Yeah both are being caught....we only trolled for three hours, had we trolled longer we would have certainly picked up some wahoo. We had a 70-80 lb wahoo explode on the right flat but didnt get hooked and missed a few others on the riggers. Saw a few "super chicken" dolphin in the spread too.


----------



## Chris Hood (Mar 13, 2008)

Magic236 said:


> Chris, thanks for the post and CONGRATS on a SLAM. The little Sailfish are always amazing. Glad someone is out there fishing, I am having withdrawals.
> 
> "Hogdogs," Brent, I appreciate that you backed down. There is an old saying, think before you speak, this day in age, think before you type. This forum is free, you volunteer to post, it takes effort to put together the post, and from time to time, especially when you are sleep deprived from a fishing trip and dealing with the new forum, technology will conspire to mess up the post and pics.
> 
> We are all Fellow Fisherman dealing with a historic economic and ecological disaster, and would like to encourage more common decency and decorum among this group and those outside of the PFF.


I also appreciate you backing down Hogdogs and thanks for reiterating it too Magic.


----------



## skindeep (May 31, 2009)

Just got back in town and read your post. Congrats. Sounds like Texas fishing is pretty darn good. Always good to get the young guys in on the catching. My 10 year old caught a white and lost a blue while we were in the Abacos. Just got the boat home yesterday. Kind of depressing at OBM. Look me up next time you are over this way.


----------



## Chris Hood (Mar 13, 2008)

skindeep said:


> Just got back in town and read your post. Congrats. Sounds like Texas fishing is pretty darn good. Always good to get the young guys in on the catching. My 10 year old caught a white and lost a blue while we were in the Abacos. Just got the boat home yesterday. Kind of depressing at OBM. Look me up next time you are over this way.

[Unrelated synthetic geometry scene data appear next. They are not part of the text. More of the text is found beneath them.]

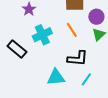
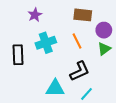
black rectangle: (17, 49) -> (18, 55), turned 42
black L-shape: (78, 58) -> (80, 71), turned -35

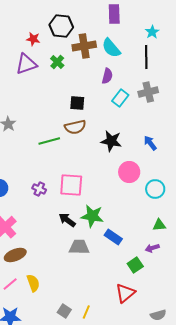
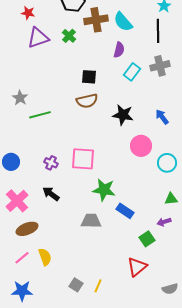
red star: (33, 39) -> (28, 13), moved
green line: (49, 141) -> (40, 115), moved
black arrow: (67, 220) -> (51, 194), moved

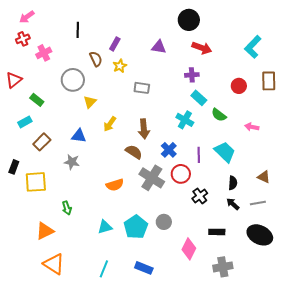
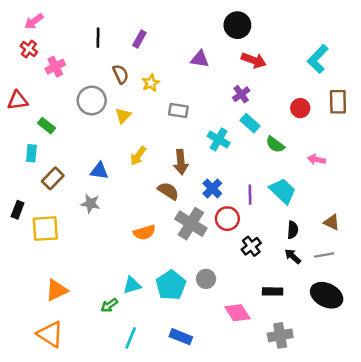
red cross: (23, 39) -> (29, 49), turned -32
purple rectangle: (115, 44) -> (139, 39), moved
purple cross: (192, 75) -> (241, 94), turned -32
red triangle: (14, 80) -> (18, 100), turned 30
yellow triangle: (90, 102) -> (123, 116), moved
cyan cross: (185, 120) -> (219, 139), moved
cyan rectangle: (25, 122) -> (31, 153), turned -56
green arrow: (67, 208) -> (109, 305), moved, turned 72
pink diamond: (189, 249) -> (237, 313), turned -60
orange triangle: (54, 264) -> (50, 334), moved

Congrats to him as well! I definitely will look ya up when we make it back that way!


----------



## fucaiyon (Apr 24, 2009)

Awesome trip looks like we have a new generation of upcoming youths to carry on the legacy I never seen no one not return to billfishing after they catch one There hooked a trip to remember


----------



## JointVenture (Mar 5, 2010)

Chris, great post and sounds like a hell of a time!! Congrats on the SLAM, I've seen a juvenile once before and boy are they something else!!! Keep up the good work.:thumbsup:

Matt Davis


----------



## marriemb (Jul 1, 2010)

great work though some pictures would have added more effect


----------



## OP-FOR (Jan 23, 2010)

Not sure if you would like to run this far out of Galveston, but I can give you reports on what I see out here on Perdido. Of course I am 2 and 2. It may be worth a shot.


----------